START Excerpt to read

Why some women enter menopause early — and how that could affect their cancer risk


Two studies of more than 100,000 women have revealed a suite of genes that help to regulate when a person enters menopause and thus the length of their reproductive span. Some of the genes could also influence the risk of cancer.

Age at menopause can vary widely and is known to be influenced by both environmental and genetic factors. The hope is that these genetic catalogues will help researchers to develop treatments for infertility and create methods for predicting when a person will enter menopause. The studies were published in Nature on 11 September1 and in Nature Genetics on 27 August2.

Rare but powerful

These studies join a bevy of recent efforts to identify genes that contribute to premature menopause. But most of those studies looked for genetic variants that are common in the population, whereas the new projects instead focused on DNA sequences that are rare but which might have a greater effect on ovarian ageing than more-common sequences do.

Hunting for rare genetic variants requires data from a large group of people. To obtain such data, geneticist Anna Murray at the University of Exeter Medical School, UK, a co-author of the Nature paper, and her colleagues relied on the UK Biobank, a massive collection of biomedical data that includes DNA-sequence data as well as information about participants’ lifestyle and health. The researchers focused on protein-coding DNA and found nine genetic variants that are associated with age at menopause. Five of the genes had not been linked to ageing of the ovaries previously.

Women with certain variants in a gene called ZNF518A, for example, were more likely to start menstruating later and undergo menopause earlier than women who did not have those forms of the gene. The result was a reproductive lifespan that was, on average, more than six years shorter.

END Excerpt to read
START Data below

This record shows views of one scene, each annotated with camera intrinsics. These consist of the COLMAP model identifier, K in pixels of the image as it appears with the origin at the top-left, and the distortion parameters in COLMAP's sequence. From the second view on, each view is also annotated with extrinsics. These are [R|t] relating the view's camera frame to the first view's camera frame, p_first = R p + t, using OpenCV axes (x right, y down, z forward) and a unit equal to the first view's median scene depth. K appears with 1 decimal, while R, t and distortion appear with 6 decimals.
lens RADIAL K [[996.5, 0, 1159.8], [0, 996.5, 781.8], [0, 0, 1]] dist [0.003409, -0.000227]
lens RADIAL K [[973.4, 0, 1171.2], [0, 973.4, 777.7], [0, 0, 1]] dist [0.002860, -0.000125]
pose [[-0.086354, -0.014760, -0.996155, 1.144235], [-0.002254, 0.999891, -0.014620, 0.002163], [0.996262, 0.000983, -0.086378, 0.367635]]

END Data below

About this exercise:
Extend the article on early menopause and cancer risk, beginning directly after its final sentence.

Task output:
Mutations for menopause

One factor that could trigger that early menopause is the accumulation of DNA mutations in a person’s eggs. Such mutations can trigger the repair of the eggs’ DNA — or they can cause the eggs to self-destruct. The eggs’ response to DNA damage is key in determining egg number, says Murray. “And it’s egg number that determines your reproductive lifespan.”

Mutations can also increase cancer risk, and variants in four of the genes that the team uncovered were linked not only to early menopause but also to a higher risk of cancer.

To look at the relationship between the accumulation of DNA mutations and ovarian ageing, Murray and her colleagues analysed the genetic sequences of more than 8,000 genetic ‘trios’, that of a mother, father and child.

The team found that women who carried common DNA variants that previous research had associated with earlier age at menopause were more likely to pass mutations that had arisen in their eggs to their offspring.

The finding supports the idea that DNA damage is related to ovarian ageing, says Murray. But when the team attempted to repeat their experiment using data from a different biobank, the results were no longer statistically significant.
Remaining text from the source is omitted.